『なぜあるく?』の話
神保町裏路地日記(68)
2025/01/18㈯
「え!?スペイン巡礼行かれたんですか?」と聞かれると「あ!この人カミーノのこと知ってるんだ!」って嬉しくなります。スペイン巡礼、サンティアゴ・デ・コンポステーラの巡礼の道、カミーノ、カミーノ・デ・サンティアゴ…人によって呼び方は様々ですが、僕はカミーノ・デ・サンティアゴと呼ぶことが多いかな。
カミーノ・デ・サンティアゴとは日本で言うお遍路さんのようなもので、スペインのサンティアゴ・デ・コンポステーラという街へ向かって歩くキリスト教の巡礼の道です。日本でも近年のロングトレイルブームで人気が出ているらしく、日本人ハイカーも増えているみたい。僕達はお店を開業する少し前にこの道を歩きました。フランスからスペインの西へ向かって歩くおよそ800kmの新婚旅行です。
こういう旅をしていると、
「何で歩くの?」「何でそんなことをするの?」という質問をされることがよくあります。登山をする人に「何で山に登るの?」と質問するのと似ているなと思いますが、これに答えるのが結構難しい。いや、正確に言えば、答えるのはそんなに難しいことじゃないかも知れないのだけど。『自分の内側に起こった動機や感情を言語化するのが難しい』というのが僕としては正しいニュアンスかなと思います。

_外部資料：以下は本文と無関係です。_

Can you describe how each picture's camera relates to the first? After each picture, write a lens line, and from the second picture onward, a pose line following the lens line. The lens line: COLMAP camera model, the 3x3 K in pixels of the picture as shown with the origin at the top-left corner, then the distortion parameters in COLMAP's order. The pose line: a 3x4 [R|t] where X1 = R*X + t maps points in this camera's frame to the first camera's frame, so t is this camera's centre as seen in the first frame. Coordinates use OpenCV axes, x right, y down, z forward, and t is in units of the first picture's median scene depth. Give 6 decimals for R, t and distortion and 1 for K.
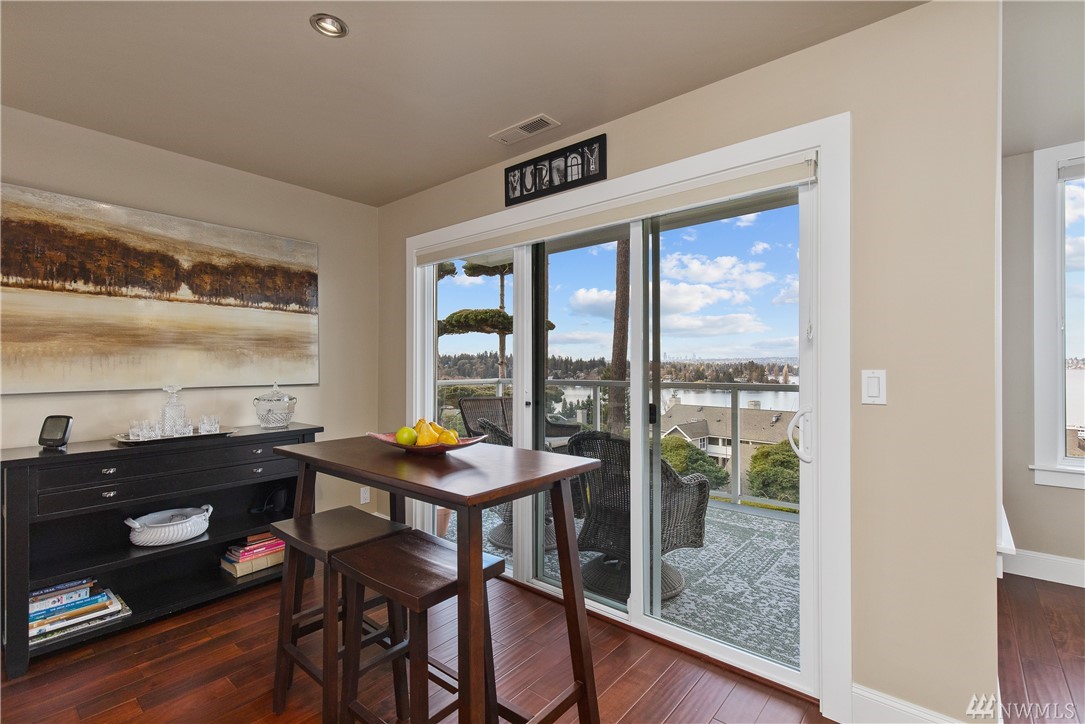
lens RADIAL K [[495.2, 0, 540.0], [0, 495.2, 360.5], [0, 0, 1]] dist [-0.003338, 0.000640]
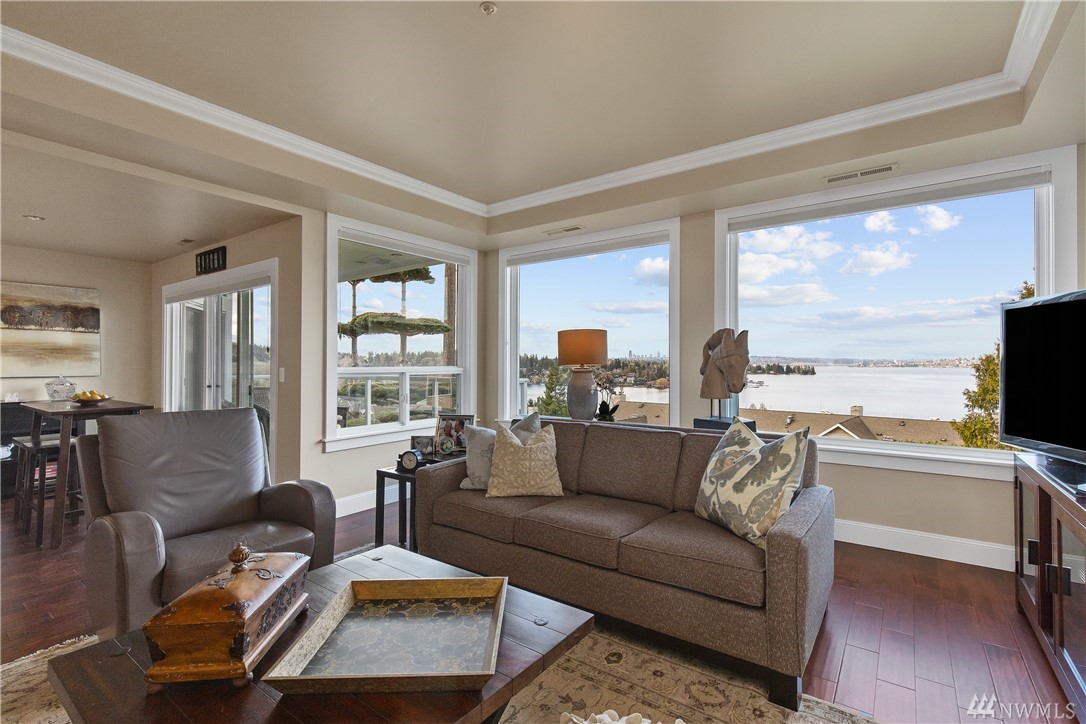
lens RADIAL K [[495.7, 0, 545.4], [0, 495.7, 363.0], [0, 0, 1]] dist [-0.003338, 0.000640]
pose [[0.997060, 0.004017, 0.076520, 0.905209], [-0.004761, 0.999943, 0.009543, -0.017854], [-0.076477, -0.009879, 0.997022, -0.752770]]
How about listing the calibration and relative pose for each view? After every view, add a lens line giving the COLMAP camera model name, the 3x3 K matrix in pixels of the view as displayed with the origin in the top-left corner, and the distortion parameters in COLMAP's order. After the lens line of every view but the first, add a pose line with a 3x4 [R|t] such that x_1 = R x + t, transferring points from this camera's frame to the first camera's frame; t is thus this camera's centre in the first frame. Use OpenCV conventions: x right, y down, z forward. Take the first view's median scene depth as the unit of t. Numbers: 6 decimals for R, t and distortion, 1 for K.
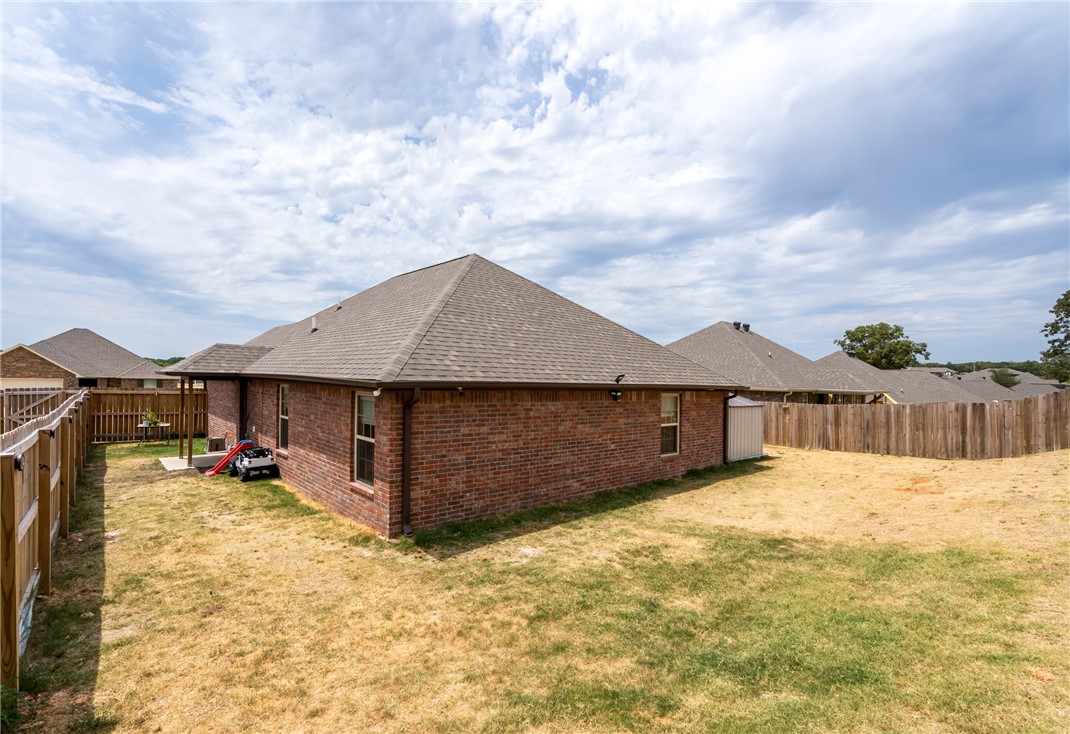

これがキリスト教徒であれば『信仰のため』でなんとなく筋が通ります。ただし、僕はキリスト教徒ではないのでこれは理由にはならない。『学びのため』ではある。あるけど、大切なのは『何を学びに来たのか?』ということです。『綺麗な景色が見たくて』かな?何となくそれっぽく聞こえるけど、それって本質的か?とも思います。『ダイエット(健康)のため』?毎日毎日歩くから、人によっては痩せるかも知れない。僕は体重が変わらなかったけど。
違うんだよなぁ。多分、質問してきた相手も、それに答える僕も納得いっていない。もっと腑に落ちる答えが欲しい。求められているのは、もっとこう…本質的な、深層的なところの答えだと思うのだけど。それを言葉にするのは結構難しいし、勇気がいる。誰にでも何でも話せるような内容ではないのかも知れません。僕の場合は幸い、明快に答えられる理由がすぐ手元に用意されてありました。
『考える時間が欲しかった』
『“道”が何なのか?を知りたかった』
『妻と二人で何かやり遂げる思い出が欲しかった』
僕の場合はこの三つ。個人的なテーマとパートナーとのニ人のテーマ。「この三つ」とか言いつつ、我ながら結構普通だなと思います。
あ、順番が違うな。正確には
『考える時間が欲しかった』
『妻と二人で何かやり遂げる思い出が欲しかった』
『“道”が何なのか?を知りたかった』 だ。
こっちの方が順番としては正しい。この順番は僕の心の問題。僕にとってはこの三つが大きなテーマであって、食べ物や飲み物、景色と言うのは「食べられたら良いな」「見られたら良いな」とテーマにくっつくものだったと思います。
本当にこういうことや旅の理由なんてものは人それぞれだと思いますが、アウトプットの大切さというか、共有する尊さみたいなものはある。こういう話に興味があれば僕でよければ一緒にお話しましょうと言う感じ!